In short, top financial professionals represent one of the most well trained and highest paid sales forces in the country, and they and their allies quickly began to take captive market share from the Old Guard starting in the mid-2000’s for the reasons noted above.
Political History of Captives Part 3—The Old Guard Reacts
The reaction of the Old Guard has been predictable.
Any business model losing market share to competitors generally typically resorts to four defenses: First, it tries to differentiate itself from the up-and-comers, usually based upon its “superior” knowledge and experience. Ideally, this is a positive differentiation; with the defensive business model touting it’s superior market share and years of service. From a marketing strategy perspective, the idea is to differentiate itself from its up-and-comer competitors without actually acknowledging their existence. “Let’s not give them anymore attention than they deserve”, is the general theme of the defensive strategy. One is reminded of Microsoft’s refusal to mind Apple for years.
But, when the business model under attack has inferior communication and marketing skills, as the Old Guard does, positive differentiation often fails. When it does, the failing business model usually resorts to “negative differentiation”, also known as ridicule. Rather than highlighting its superior experience and market share in a positive way, the failing model begins to attack the relative “inexperience” of the “small-time” up-and-comers. Just Google “Steve Balmer Apple quotes” to see what this looks like first hand.
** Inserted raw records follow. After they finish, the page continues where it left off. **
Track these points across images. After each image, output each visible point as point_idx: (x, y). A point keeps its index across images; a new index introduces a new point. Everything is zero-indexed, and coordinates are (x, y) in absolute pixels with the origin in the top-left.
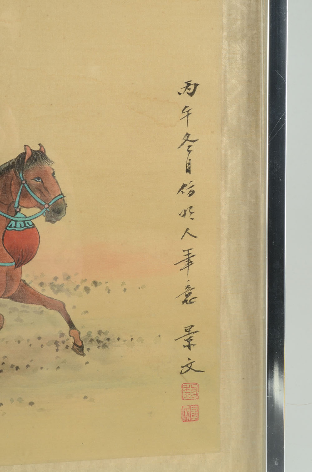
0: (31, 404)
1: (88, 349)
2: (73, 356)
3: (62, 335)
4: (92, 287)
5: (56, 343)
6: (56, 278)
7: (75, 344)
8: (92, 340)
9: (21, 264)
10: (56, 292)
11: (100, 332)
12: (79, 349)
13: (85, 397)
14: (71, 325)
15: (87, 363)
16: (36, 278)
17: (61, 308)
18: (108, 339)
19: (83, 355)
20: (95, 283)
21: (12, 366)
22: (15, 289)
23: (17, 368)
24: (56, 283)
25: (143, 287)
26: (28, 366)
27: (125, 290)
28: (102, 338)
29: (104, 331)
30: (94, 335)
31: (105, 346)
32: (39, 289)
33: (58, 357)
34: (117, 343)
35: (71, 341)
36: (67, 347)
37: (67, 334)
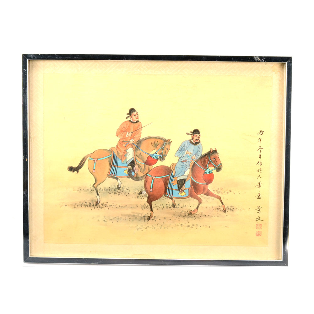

And, when negative differentiation fails to stem the tide, the failing model resorts to intimidation and scare tactics. Specifically, it tries to scare the public away from working with the up-and-comers by implying, or in some cases outright stating, that the “newbies” don’t know what they are doing and, at best, will sell you an inferior product or, at worst, will subject to you fines, penalties, and maybe even prison! Witness, for example, this article by Jay Adkisson.
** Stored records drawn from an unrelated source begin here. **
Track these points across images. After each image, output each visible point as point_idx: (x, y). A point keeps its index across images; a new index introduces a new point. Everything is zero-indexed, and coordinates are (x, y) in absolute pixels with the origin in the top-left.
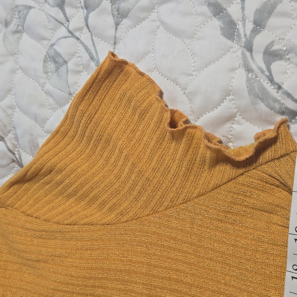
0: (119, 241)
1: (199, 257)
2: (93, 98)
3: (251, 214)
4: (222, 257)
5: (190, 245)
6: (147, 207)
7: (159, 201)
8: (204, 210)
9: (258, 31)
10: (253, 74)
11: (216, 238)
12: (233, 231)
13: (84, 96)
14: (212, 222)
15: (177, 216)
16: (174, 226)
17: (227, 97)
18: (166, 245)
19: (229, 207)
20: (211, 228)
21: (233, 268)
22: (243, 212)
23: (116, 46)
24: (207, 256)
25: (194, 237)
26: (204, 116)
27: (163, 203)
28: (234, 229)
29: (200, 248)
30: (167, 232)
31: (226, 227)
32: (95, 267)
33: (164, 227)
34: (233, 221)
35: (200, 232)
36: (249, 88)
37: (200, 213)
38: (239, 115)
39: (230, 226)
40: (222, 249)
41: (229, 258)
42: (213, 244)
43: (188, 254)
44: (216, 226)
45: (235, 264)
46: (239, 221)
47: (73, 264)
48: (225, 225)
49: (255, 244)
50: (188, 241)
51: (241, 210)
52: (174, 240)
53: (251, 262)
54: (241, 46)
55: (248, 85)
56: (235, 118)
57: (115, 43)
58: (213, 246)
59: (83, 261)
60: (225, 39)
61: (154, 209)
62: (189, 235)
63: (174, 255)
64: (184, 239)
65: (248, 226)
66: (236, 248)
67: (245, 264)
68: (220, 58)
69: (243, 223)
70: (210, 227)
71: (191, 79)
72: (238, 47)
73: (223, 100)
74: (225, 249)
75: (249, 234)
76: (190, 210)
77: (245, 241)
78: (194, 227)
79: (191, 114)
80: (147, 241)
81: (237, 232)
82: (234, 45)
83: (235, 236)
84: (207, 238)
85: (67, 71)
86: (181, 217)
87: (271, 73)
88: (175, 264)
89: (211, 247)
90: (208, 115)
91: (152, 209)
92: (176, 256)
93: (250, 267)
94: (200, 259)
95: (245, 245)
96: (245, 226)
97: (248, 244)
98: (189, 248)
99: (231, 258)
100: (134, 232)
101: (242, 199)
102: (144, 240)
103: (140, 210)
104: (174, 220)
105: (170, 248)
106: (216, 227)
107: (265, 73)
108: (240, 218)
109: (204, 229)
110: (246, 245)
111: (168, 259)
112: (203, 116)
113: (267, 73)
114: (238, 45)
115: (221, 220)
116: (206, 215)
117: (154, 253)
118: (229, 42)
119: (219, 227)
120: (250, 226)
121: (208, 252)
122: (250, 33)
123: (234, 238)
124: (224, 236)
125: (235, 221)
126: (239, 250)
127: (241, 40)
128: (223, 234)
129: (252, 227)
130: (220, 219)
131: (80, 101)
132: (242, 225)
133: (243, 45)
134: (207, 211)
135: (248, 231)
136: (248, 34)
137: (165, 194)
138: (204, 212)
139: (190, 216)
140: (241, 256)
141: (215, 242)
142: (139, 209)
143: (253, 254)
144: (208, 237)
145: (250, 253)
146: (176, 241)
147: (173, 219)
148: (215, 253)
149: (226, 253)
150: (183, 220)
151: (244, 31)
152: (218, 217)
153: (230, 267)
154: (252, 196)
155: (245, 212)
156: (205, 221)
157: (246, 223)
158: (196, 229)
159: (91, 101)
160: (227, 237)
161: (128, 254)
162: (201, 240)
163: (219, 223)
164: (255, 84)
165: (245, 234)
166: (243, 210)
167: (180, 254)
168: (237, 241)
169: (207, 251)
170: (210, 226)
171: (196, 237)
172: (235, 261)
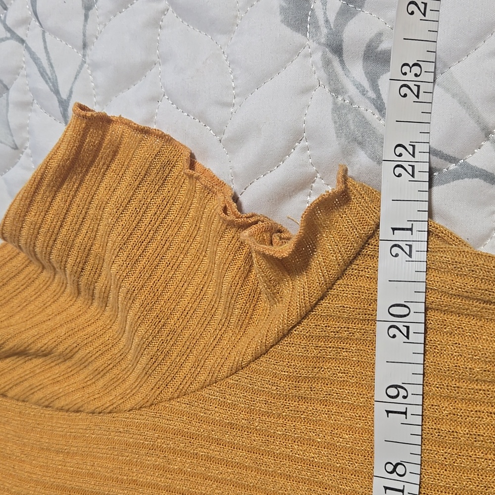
0: (114, 444)
1: (265, 473)
2: (53, 197)
3: (356, 377)
4: (310, 470)
5: (248, 452)
6: (167, 385)
7: (191, 372)
8: (270, 383)
9: (350, 13)
10: (346, 97)
11: (295, 434)
12: (326, 416)
13: (33, 195)
14: (286, 403)
15: (221, 399)
16: (215, 419)
17: (297, 144)
18: (202, 453)
19: (315, 368)
20: (286, 415)
21: (330, 491)
22: (342, 373)
23: (88, 52)
24: (279, 471)
25: (254, 436)
26: (256, 183)
27: (196, 376)
28: (328, 411)
29: (267, 456)
30: (204, 431)
31: (313, 409)
32: (70, 486)
33: (197, 421)
34: (326, 394)
35: (265, 426)
36: (338, 123)
37: (263, 389)
38: (320, 178)
39: (320, 407)
40: (308, 454)
41: (323, 470)
42: (292, 446)
43: (245, 469)
44: (294, 411)
45: (334, 482)
46: (337, 394)
47: (31, 476)
48: (311, 406)
49: (368, 440)
50: (244, 444)
51: (338, 369)
52: (218, 444)
53: (363, 476)
54: (319, 43)
55: (336, 118)
56: (313, 185)
57: (85, 46)
58: (291, 451)
59: (50, 473)
60: (288, 32)
61: (181, 388)
62: (246, 433)
63: (217, 472)
64: (236, 441)
65: (355, 402)
66: (335, 451)
67: (352, 480)
68: (283, 67)
69: (345, 397)
70: (284, 414)
71: (232, 113)
72: (314, 45)
73: (289, 150)
74: (313, 454)
75: (357, 419)
76: (245, 386)
77: (350, 435)
78: (255, 418)
79: (232, 180)
80: (165, 446)
81: (334, 418)
82: (308, 42)
83: (332, 426)
84: (280, 435)
85: (8, 104)
86: (228, 401)
87: (379, 93)
88: (219, 489)
89: (288, 453)
90: (263, 179)
91: (178, 389)
92: (221, 473)
93: (361, 487)
94: (267, 476)
95: (350, 443)
96: (349, 403)
97: (356, 440)
98: (246, 458)
99: (326, 470)
100: (142, 429)
101: (337, 348)
102: (159, 445)
103: (154, 390)
104: (216, 407)
105: (209, 458)
106: (296, 412)
107: (368, 94)
108: (337, 388)
109: (272, 418)
110: (352, 442)
111: (206, 479)
112: (253, 182)
113: (372, 94)
114: (313, 41)
115: (303, 396)
116: (274, 392)
117: (179, 469)
118: (298, 37)
119: (301, 412)
120: (358, 403)
121: (282, 463)
122: (336, 17)
123: (329, 430)
124: (312, 428)
125: (329, 394)
126: (340, 454)
127: (320, 31)
128: (310, 424)
129: (361, 403)
130: (301, 395)
131: (27, 205)
132: (342, 402)
133: (323, 40)
134: (276, 384)
135: (354, 413)
136: (332, 17)
137: (202, 358)
138: (270, 387)
139: (246, 396)
140: (343, 464)
141: (295, 442)
142: (152, 389)
143: (366, 459)
144: (282, 433)
145: (359, 458)
146: (221, 446)
147: (214, 405)
148: (296, 463)
149: (316, 462)
150: (234, 406)
151: (325, 13)
152: (297, 392)
153: (324, 489)
154: (351, 336)
155: (345, 373)
156: (274, 403)
157: (349, 397)
158: (257, 420)
159: (48, 203)
160: (317, 430)
161: (130, 468)
162: (268, 441)
163: (301, 404)
164: (349, 116)
165: (350, 420)
166: (341, 370)
167: (229, 470)
168: (335, 435)
169: (281, 461)
170: (283, 412)
171: (258, 435)
172: (333, 477)
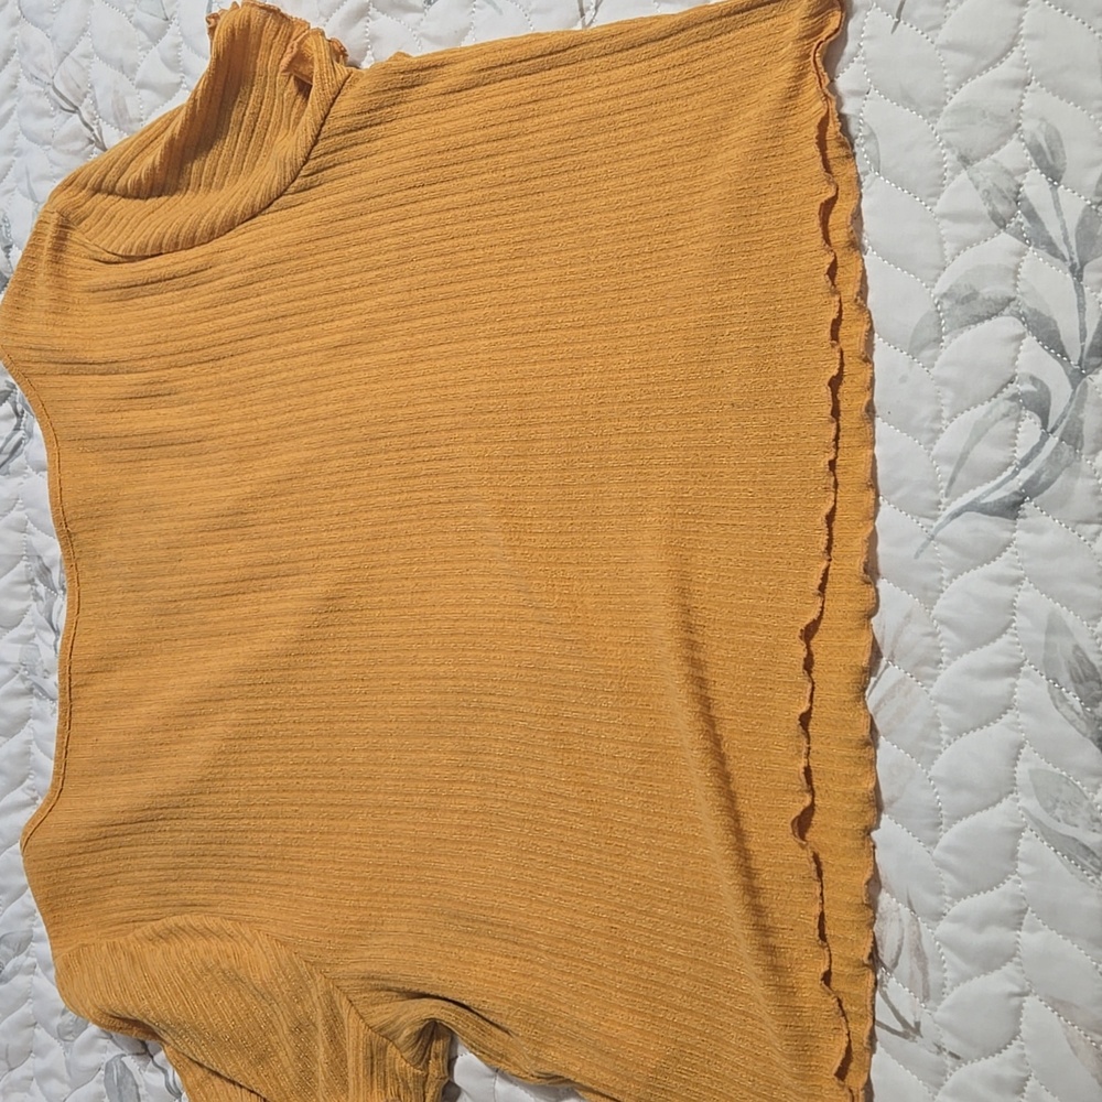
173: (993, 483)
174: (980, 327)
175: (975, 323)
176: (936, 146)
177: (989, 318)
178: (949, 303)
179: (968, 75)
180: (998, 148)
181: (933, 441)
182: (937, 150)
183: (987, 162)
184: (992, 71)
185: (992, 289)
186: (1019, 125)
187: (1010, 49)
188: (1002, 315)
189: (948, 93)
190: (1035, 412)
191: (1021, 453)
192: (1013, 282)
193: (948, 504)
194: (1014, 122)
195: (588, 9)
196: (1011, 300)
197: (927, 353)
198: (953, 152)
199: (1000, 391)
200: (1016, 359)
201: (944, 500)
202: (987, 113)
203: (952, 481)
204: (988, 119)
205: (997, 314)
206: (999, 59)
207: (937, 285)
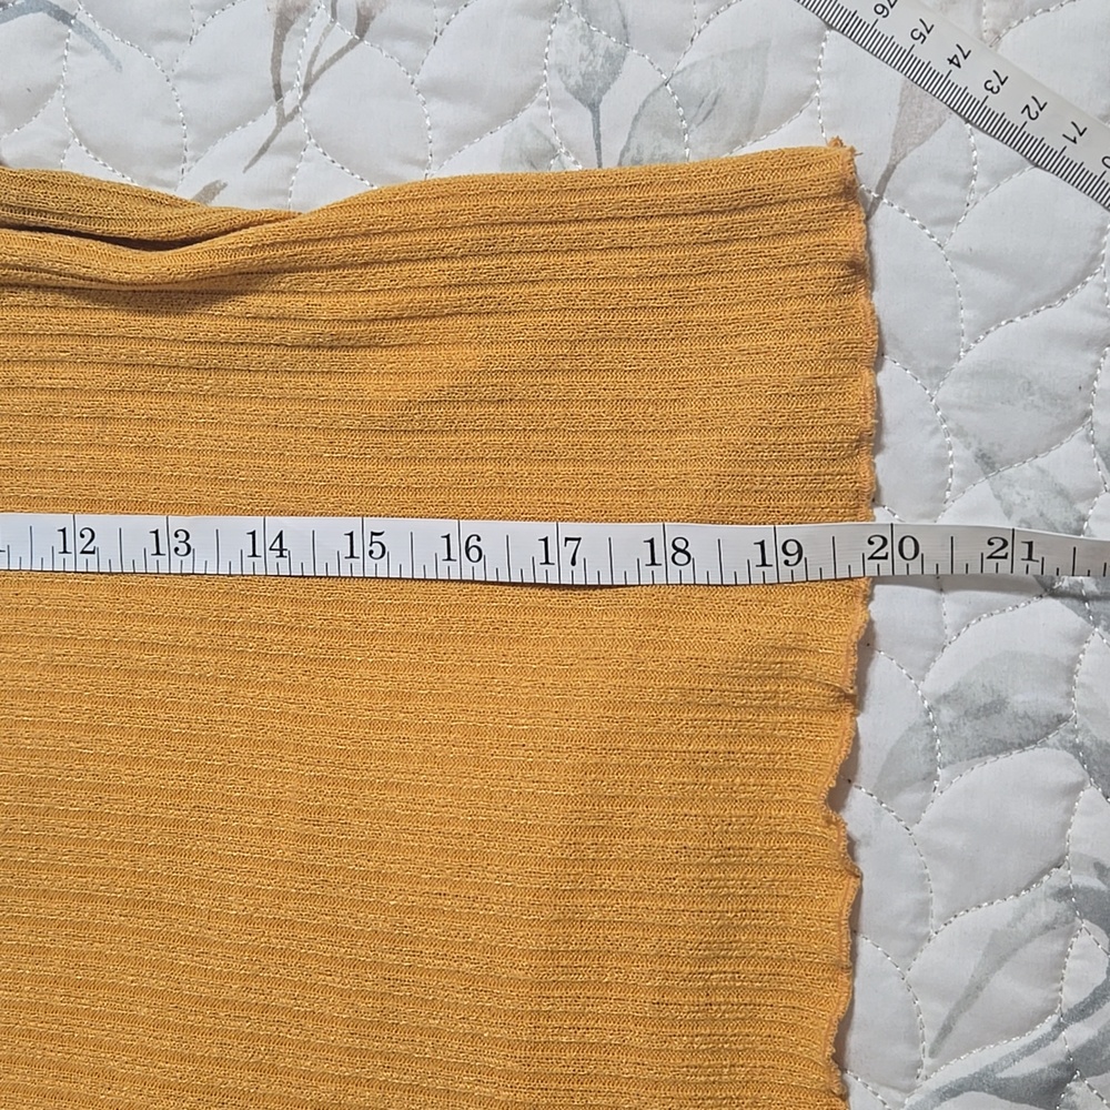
173: (1018, 1043)
174: (1003, 760)
175: (996, 753)
176: (936, 430)
177: (1021, 747)
178: (951, 712)
179: (999, 314)
180: (1048, 449)
181: (912, 953)
182: (937, 440)
183: (1027, 470)
184: (1045, 313)
185: (1028, 697)
186: (1088, 414)
187: (1080, 279)
188: (1044, 745)
189: (963, 339)
190: (1100, 926)
191: (1071, 996)
192: (1064, 687)
193: (935, 1070)
194: (1080, 407)
195: (290, 86)
196: (1061, 719)
197: (910, 798)
198: (968, 446)
199: (1037, 879)
200: (1068, 825)
201: (927, 1061)
202: (1036, 387)
203: (946, 1030)
204: (1036, 398)
205: (1034, 742)
206: (1061, 296)
207: (930, 676)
And finally, if scare tactics fail to break the approaching tidal wave, the worst of them appeal for regulation. Specifically, they attempt to position themselves with regulators as the “good guys” and their competitors as “rouges” or “promoters” whose “schemes” endanger the public, or even the republic, and who must therefore be brought to heel via increased oversight, scrutiny and regulation. In short, in a last desperate attempt to defend their falling barriers to entry, they invite regulation of their industry believing, often incorrectly, that such regulation will protect them from their new competitors (think Atlas Shrugged).
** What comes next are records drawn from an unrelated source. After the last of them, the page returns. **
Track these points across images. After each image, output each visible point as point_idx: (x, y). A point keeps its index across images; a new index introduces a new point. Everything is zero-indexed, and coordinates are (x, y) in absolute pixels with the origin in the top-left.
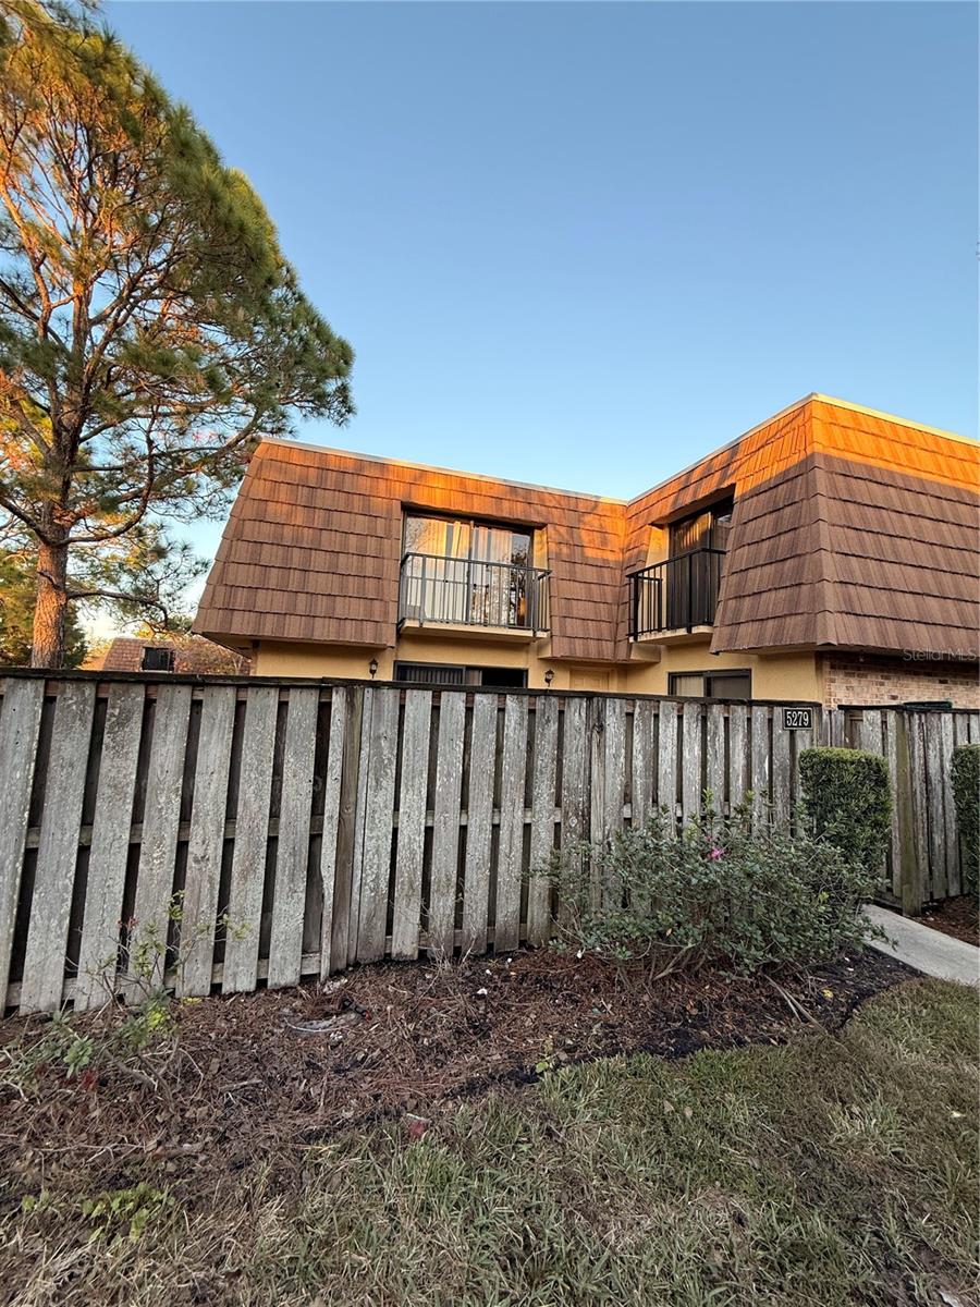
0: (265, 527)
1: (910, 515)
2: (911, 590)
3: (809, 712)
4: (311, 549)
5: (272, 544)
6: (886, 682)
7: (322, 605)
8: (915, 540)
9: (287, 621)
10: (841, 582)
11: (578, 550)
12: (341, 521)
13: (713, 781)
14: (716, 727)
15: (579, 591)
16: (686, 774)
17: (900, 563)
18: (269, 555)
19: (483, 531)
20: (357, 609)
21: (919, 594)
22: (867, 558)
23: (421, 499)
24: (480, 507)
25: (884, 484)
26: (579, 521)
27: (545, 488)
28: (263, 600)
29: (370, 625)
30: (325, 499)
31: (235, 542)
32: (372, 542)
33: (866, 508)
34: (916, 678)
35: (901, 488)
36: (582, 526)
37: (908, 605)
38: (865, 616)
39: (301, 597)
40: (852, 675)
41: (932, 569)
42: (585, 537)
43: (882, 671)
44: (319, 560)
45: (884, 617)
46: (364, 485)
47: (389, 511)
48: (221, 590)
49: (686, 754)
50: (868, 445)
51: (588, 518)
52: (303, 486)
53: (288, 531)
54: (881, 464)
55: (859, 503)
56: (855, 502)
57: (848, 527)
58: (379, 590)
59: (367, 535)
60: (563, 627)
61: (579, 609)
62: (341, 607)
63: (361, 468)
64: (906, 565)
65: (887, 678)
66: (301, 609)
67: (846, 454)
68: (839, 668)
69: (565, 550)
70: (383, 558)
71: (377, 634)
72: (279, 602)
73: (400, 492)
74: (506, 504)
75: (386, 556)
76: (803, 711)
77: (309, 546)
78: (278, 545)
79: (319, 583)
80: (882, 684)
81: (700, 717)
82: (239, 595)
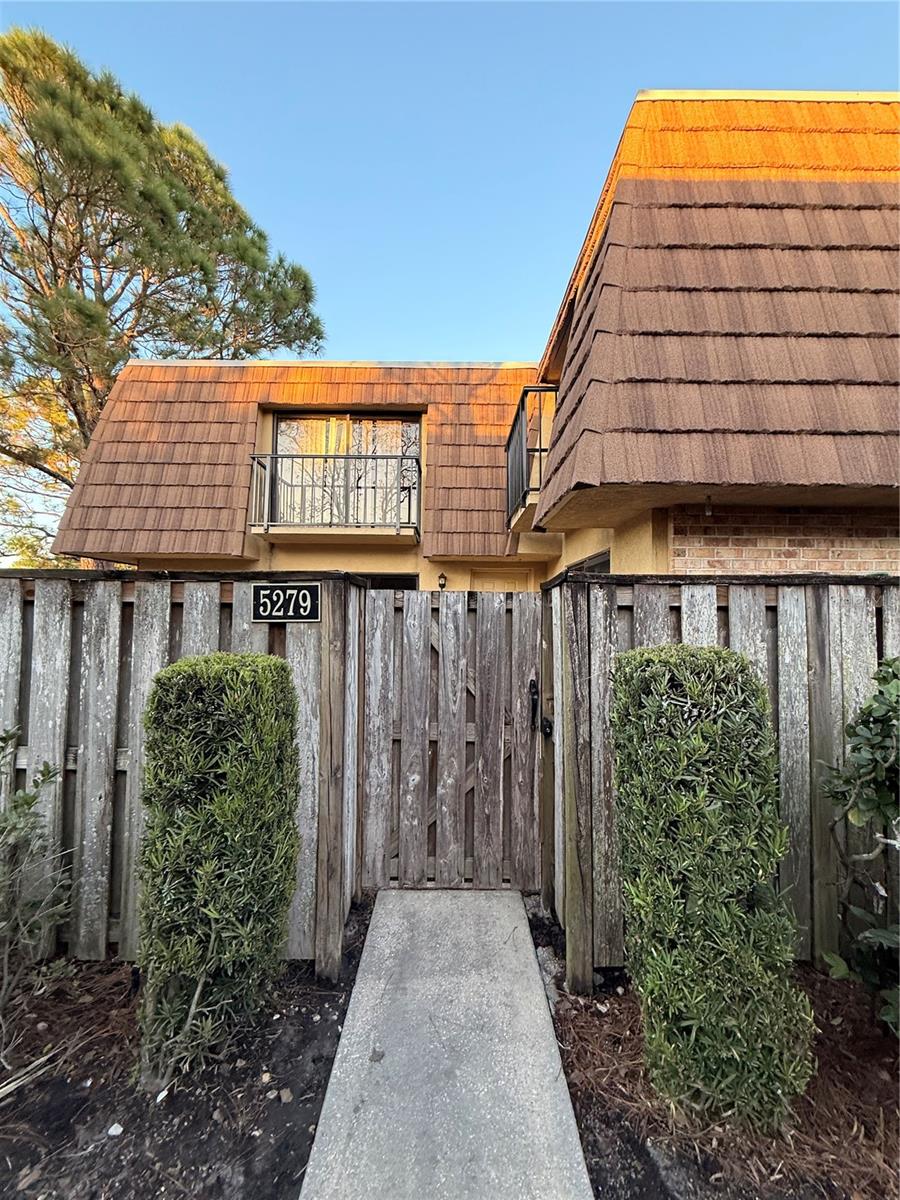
0: (122, 446)
1: (828, 249)
2: (803, 376)
3: (313, 591)
4: (163, 463)
5: (127, 463)
6: (801, 551)
7: (170, 518)
8: (832, 290)
9: (136, 537)
10: (630, 381)
11: (465, 430)
12: (196, 432)
13: (92, 711)
14: (104, 621)
15: (463, 477)
16: (35, 699)
17: (786, 335)
18: (124, 474)
19: (367, 425)
20: (204, 519)
21: (826, 383)
22: (703, 335)
23: (280, 398)
24: (346, 397)
25: (772, 207)
26: (470, 395)
27: (429, 363)
28: (114, 518)
29: (217, 535)
30: (183, 412)
31: (94, 466)
32: (225, 449)
33: (721, 253)
34: (875, 541)
35: (814, 207)
36: (473, 401)
37: (795, 406)
38: (678, 432)
39: (152, 512)
40: (717, 542)
41: (868, 336)
42: (476, 413)
43: (791, 532)
44: (171, 474)
45: (724, 432)
46: (221, 392)
47: (245, 415)
48: (79, 512)
49: (37, 665)
50: (746, 147)
51: (480, 391)
52: (162, 402)
53: (143, 448)
54: (775, 175)
55: (704, 247)
56: (693, 247)
57: (669, 289)
58: (228, 498)
59: (220, 443)
60: (439, 521)
61: (462, 499)
62: (188, 519)
63: (220, 375)
64: (799, 335)
65: (803, 544)
66: (149, 524)
67: (690, 172)
68: (694, 532)
69: (448, 431)
70: (235, 465)
71: (223, 544)
72: (130, 518)
73: (258, 394)
74: (378, 389)
75: (237, 462)
76: (300, 589)
77: (161, 461)
78: (133, 463)
79: (169, 496)
80: (790, 555)
81: (68, 604)
82: (94, 515)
Political History of Captives—Takeaways
Regardless of where you fall in the debate between the Old Guard and New Wave, there’s no arguing that when formed for the proper reasons, captives are incredible risk management vehicles. But risk management is only part of the story. The key is finding a captive manager who understands the importance of both sides of the captive’s balance sheet, and pays each side their due justice. Managers who are hyper-focused on the liability side could cause the captive owner to leave thousands, if not millions of dollars on the table. Likewise, managers who concentrate all their efforts on the asset side may expose the captive owner to additional risks and scrutiny.